Segment Start: PAGE EXTRACT

OK, what about something like this?

for (int i = 0; i < N; ++i) {
    int result = big_hairy_computation(i);
    add_to_queue(q, result);
}

Work is mostly independent, but not wholly.

Ordered

Solution: ordered directive in loop with ordered clause

#pragma omp parallel for ordered
for (int i = 0; i < N; ++i) {
    int result = big_hairy_computation(i);
    #pragma ordered
    add_to_queue(q, result);
}

Ensures the ordered code executes in loop order.

Parallel loop scheduling

  • static[(chunk)]: decide at start of loop; default chunk is n/nthreads. Lowest overhead, most potential load imbalance.
  • dynamic[(chunk)]: each thread takes chunk iterations when it has time; default chunk is 1. Higher overhead, but automatically balances load.
  • guided: take chunks of size unassigned iterations/threads; chunks get smaller toward end of loop. Somewhere between static and dynamic.
  • auto: up to the system!

SIMD loops

As of OpenMP 4.0:

#pragma omp simd reduction(+:sum) aligned(a:64)
for (int i = 0; i < N; ++i) {
    a[i] = b[i] * c[i];
    sum = sum + a[i];
}

SIMD loops

Can also declare vectorized functions:

#pragma omp declare simd
float myfunc(float a, float b, float c)
{
    return a*b + c;
}

Other parallel work divisions

  • sections: like cobegin/coend
  • single: do only in one thread (e.g. I/O)
  • master: do only in master thread; others skip

Sections

#pragma omp parallel
{
    #pragma omp sections nowait
    {
        #pragma omp section
        do_something();

        #pragma omp section
        and_something_else();

        #pragma omp section
        and_this_too();
        // No implicit barrier here
    }
    // Implicit barrier here
}

sections nowait to kill barrier.

Segment End: PAGE EXTRACT
Segment Start: RAW DATA

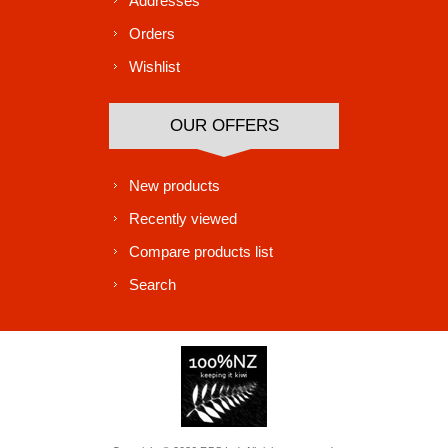
Addresses
Orders
Wishlist
OUR OFFERS
New products
Recently viewed
Compare products list
Search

Segment End: RAW DATA

■ STUDY QUESTIONS:
- A) Copy out the lines of text in the entries word for word, leaving the pictures out.
- B) Write the next part of the OpenMP notes, picking up right after their last line.
The OpenMP notes and the entries are unrelated to each other.

■ RESULTS IN ORDER:
- A)
Addresses
Orders
Wishlist
OUR OFFERS
New products
Recently viewed
Compare products list
Search

- B)
Task-based parallelism

  • Work-sharing so far is rather limited
    • Work cannot be produced/consumed dynamically
    • Fine for data parallel array processing...
    • ... but what about tree walks and such?
  • Alternate approach (OpenMP 3.0+): Tasks

Tasks

Task involves:

  • Task construct: task directive plus structured block
  • Task: Task construct + data

Tasks are handled by run time, complete at barriers or taskwait.

Example: List traversal

#pragma omp parallel
{
    #pragma omp single nowait
    {
        for (link_t* link = head; link; link = link->next)
            #pragma omp task firstprivate(link)
            process(link);
    }
    // Implicit barrier
}

One thread generates tasks, others execute them.

Example: Tree traversal

int tree_max(node_t* n)
{
    int lmax, rmax;
    if (n->is_leaf)
        return n->value;

    #pragma omp task shared(lmax)
        lmax = tree_max(n->l);
    #pragma omp task shared(rmax)
        rmax = tree_max(n->l);
    #pragma omp taskwait

    return max(lmax, rmax);
}

The taskwait waits for all child tasks.

Task dependencies

What if one task produces what another needs?

#pragma omp task depend(out:x)
x = foo();
#pragma omp task depend(in:x)
y = bar(x);

Topics not addressed

  • Low-level synchronization (locks, flush)
  • OpenMP 4.x constructs for accelerator interaction
  • A variety of more specialized clauses

See http://www.openmp.org/

A final reminder

Parallelism is not performance!